徐星雨一听她这口气,只得赶忙改口:“你不愿意给五千块钱,给四千也行。”

“这样咱俩的嫁妆也算是平分了。”

“总不能给你九千的嫁妆,就只给我一千啊!这不公平!”

公平?!

徐月微简直像是听见了一个笑话似的,不由得笑出声,“你要说公平,我倒是要跟你仔细算算什么叫公平。”
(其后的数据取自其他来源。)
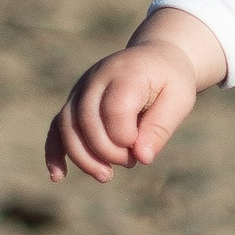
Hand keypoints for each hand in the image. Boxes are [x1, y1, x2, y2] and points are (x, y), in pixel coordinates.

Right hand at [45, 11, 223, 183]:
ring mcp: (81, 88)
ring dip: (83, 158)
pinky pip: (56, 127)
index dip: (126, 137)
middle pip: (87, 120)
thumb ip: (161, 127)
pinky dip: (54, 152)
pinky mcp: (73, 101)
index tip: (142, 146)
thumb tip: (142, 158)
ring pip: (67, 126)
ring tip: (106, 176)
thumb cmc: (170, 80)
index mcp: (127, 71)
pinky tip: (58, 176)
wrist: (156, 58)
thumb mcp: (180, 99)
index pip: (115, 109)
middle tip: (131, 162)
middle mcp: (97, 77)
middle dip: (107, 151)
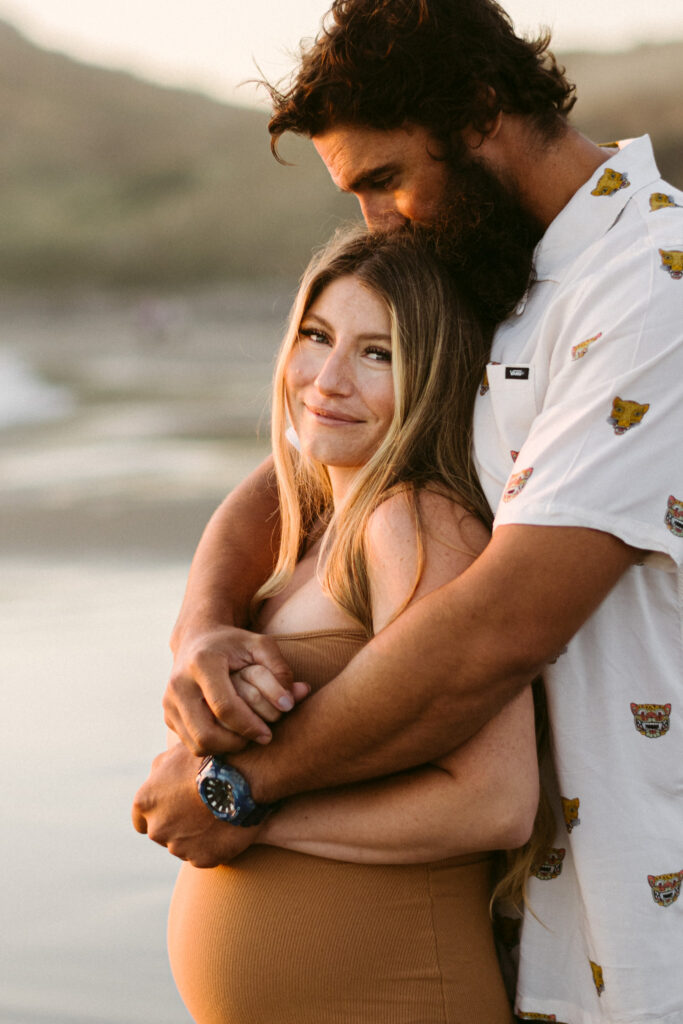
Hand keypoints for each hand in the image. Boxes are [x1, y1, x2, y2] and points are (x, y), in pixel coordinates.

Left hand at [131, 743, 261, 866]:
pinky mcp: (202, 859)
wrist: (242, 777)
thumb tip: (156, 777)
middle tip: (200, 811)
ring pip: (184, 846)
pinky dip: (213, 847)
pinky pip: (205, 855)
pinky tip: (226, 829)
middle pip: (163, 834)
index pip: (141, 820)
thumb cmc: (209, 759)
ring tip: (217, 818)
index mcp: (145, 802)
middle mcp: (157, 828)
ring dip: (196, 837)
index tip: (174, 809)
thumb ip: (160, 769)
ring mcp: (179, 847)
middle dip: (178, 825)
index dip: (159, 814)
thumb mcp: (176, 753)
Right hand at [164, 624, 306, 754]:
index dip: (249, 725)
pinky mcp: (168, 715)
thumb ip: (281, 670)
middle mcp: (179, 683)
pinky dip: (213, 746)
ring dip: (225, 748)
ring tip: (245, 738)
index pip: (224, 706)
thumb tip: (291, 702)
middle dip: (236, 743)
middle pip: (206, 733)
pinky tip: (230, 734)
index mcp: (202, 662)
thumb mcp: (261, 645)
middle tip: (257, 739)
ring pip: (197, 743)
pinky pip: (191, 743)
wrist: (198, 639)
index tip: (268, 734)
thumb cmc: (235, 644)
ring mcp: (169, 701)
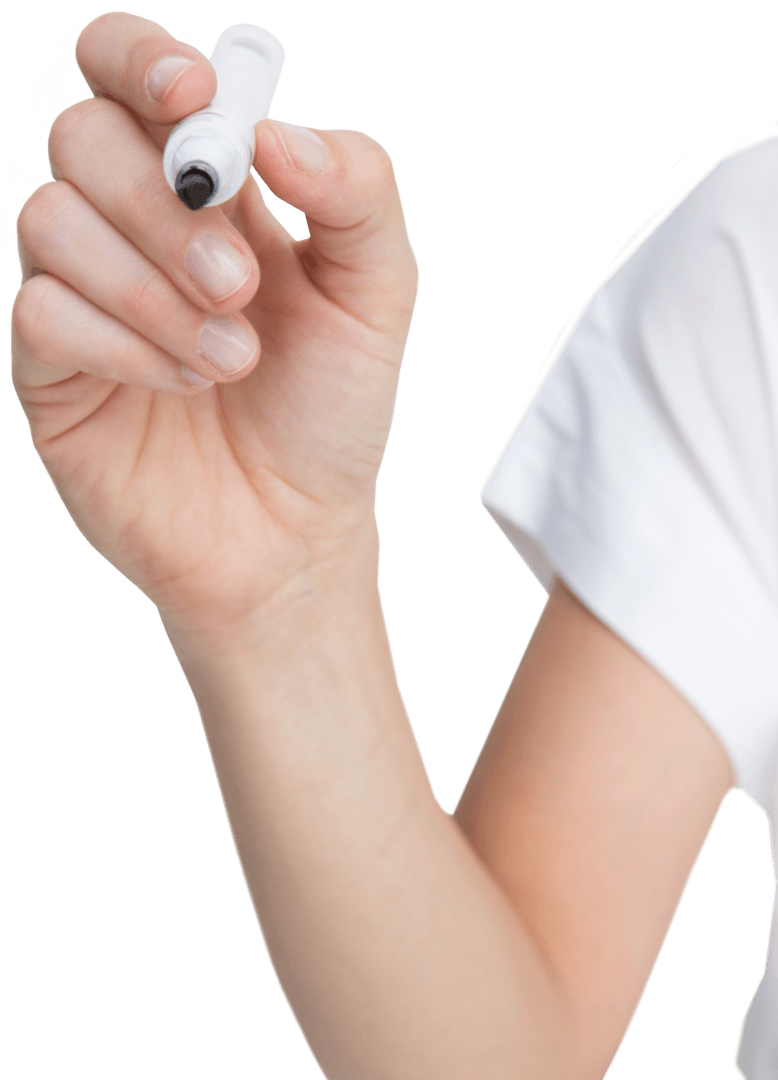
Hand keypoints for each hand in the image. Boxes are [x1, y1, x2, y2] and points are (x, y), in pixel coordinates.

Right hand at [11, 11, 418, 639]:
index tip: (193, 100)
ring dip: (153, 288)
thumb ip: (356, 191)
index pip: (135, 79)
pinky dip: (121, 345)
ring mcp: (86, 297)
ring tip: (231, 361)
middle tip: (239, 285)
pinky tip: (181, 386)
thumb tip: (274, 128)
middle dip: (166, 206)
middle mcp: (136, 231)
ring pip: (51, 218)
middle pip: (84, 136)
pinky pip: (42, 313)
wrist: (294, 533)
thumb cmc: (329, 416)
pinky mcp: (53, 369)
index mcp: (212, 194)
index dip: (144, 61)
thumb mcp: (376, 296)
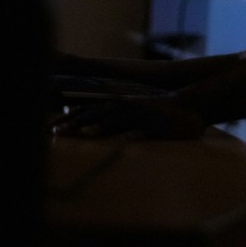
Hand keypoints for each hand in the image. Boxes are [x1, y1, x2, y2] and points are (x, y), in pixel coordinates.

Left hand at [49, 96, 205, 139]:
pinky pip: (146, 130)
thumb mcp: (133, 111)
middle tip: (59, 132)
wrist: (192, 104)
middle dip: (77, 123)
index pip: (90, 109)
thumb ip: (113, 116)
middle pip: (98, 114)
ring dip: (101, 126)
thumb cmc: (159, 112)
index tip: (53, 128)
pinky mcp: (160, 124)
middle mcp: (128, 107)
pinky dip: (135, 135)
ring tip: (85, 135)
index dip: (71, 118)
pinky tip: (125, 142)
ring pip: (119, 120)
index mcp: (120, 105)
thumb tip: (89, 124)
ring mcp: (143, 115)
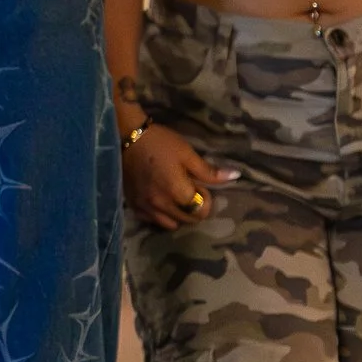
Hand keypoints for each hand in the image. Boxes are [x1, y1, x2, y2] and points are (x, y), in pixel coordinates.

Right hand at [122, 121, 239, 230]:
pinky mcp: (134, 205)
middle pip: (188, 220)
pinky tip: (159, 199)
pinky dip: (159, 215)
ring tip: (174, 197)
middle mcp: (161, 204)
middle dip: (193, 208)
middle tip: (188, 189)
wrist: (127, 137)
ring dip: (177, 215)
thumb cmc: (160, 143)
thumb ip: (209, 171)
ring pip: (170, 224)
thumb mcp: (187, 154)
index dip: (205, 199)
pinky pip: (152, 220)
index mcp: (177, 191)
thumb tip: (235, 176)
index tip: (199, 185)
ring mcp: (146, 206)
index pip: (201, 211)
“首先你之前花的钱,是庭钧给我的,我给妈,是想让妈的生活好过点,结果妈都给你花了。弄来一块牛肉还特意叮嘱我,别让我偷吃了。”

“这公平吗?”

顾母只听这一件事就已经气的甩给徐母一记白眼。

转身又回了厨房。

正在烧火的顾婷婷也在门口偷看。

见顾母回来,她小声说:“嫂子这亲妈真不是个东西。”

尽管晚辈不该这么说长辈,可事实如此。

连顾母也说:“我看也是,一块牛肉还怕月微偷吃了,我是真没见过她家这样的!”

院内,徐月微仍在掰着手指头给那二人算账。

“从小到大,都是你有新衣服穿,我没有,我穿的都是你剩下的。明明我是姐姐,都是妹妹捡姐姐的衣服穿,我倒好,我捡你的衣服穿。”

“这难道公平吗?”

说这话时,徐月微双眼一眨不眨的看着徐母。

徐母被看的心虚,小声嘀咕:“那时候不是穷吗?”

“穷,所以你就只给她买,从来不给我买,这么多年你但凡给我买一件,我也不会提起这事。”徐月微怒上心头,眉眼间都透出几分凌厉。

徐母无话可说。

徐月微却又提起另一件事:“庭钧给我的那些好吃的,我也都拿回去给你们吃。”

“到头来你却不让我吃,说要留给妹妹吃!”

这些看似不值一提的事情,却也都是她心底里的苦。

顾庭钧只是听着就忍不住心疼,抬手揽着她的肩,似乎是想将她抱在怀里。

但当着长辈的面,终究是没敢抱着她。

“从小到大,对我来说,有哪件事算是公平的?”

徐月微语调严肃的过分,看着徐母说:“我不奢求你能偏向我,可你连公平都做不到!哪怕有一次是公平的呢?”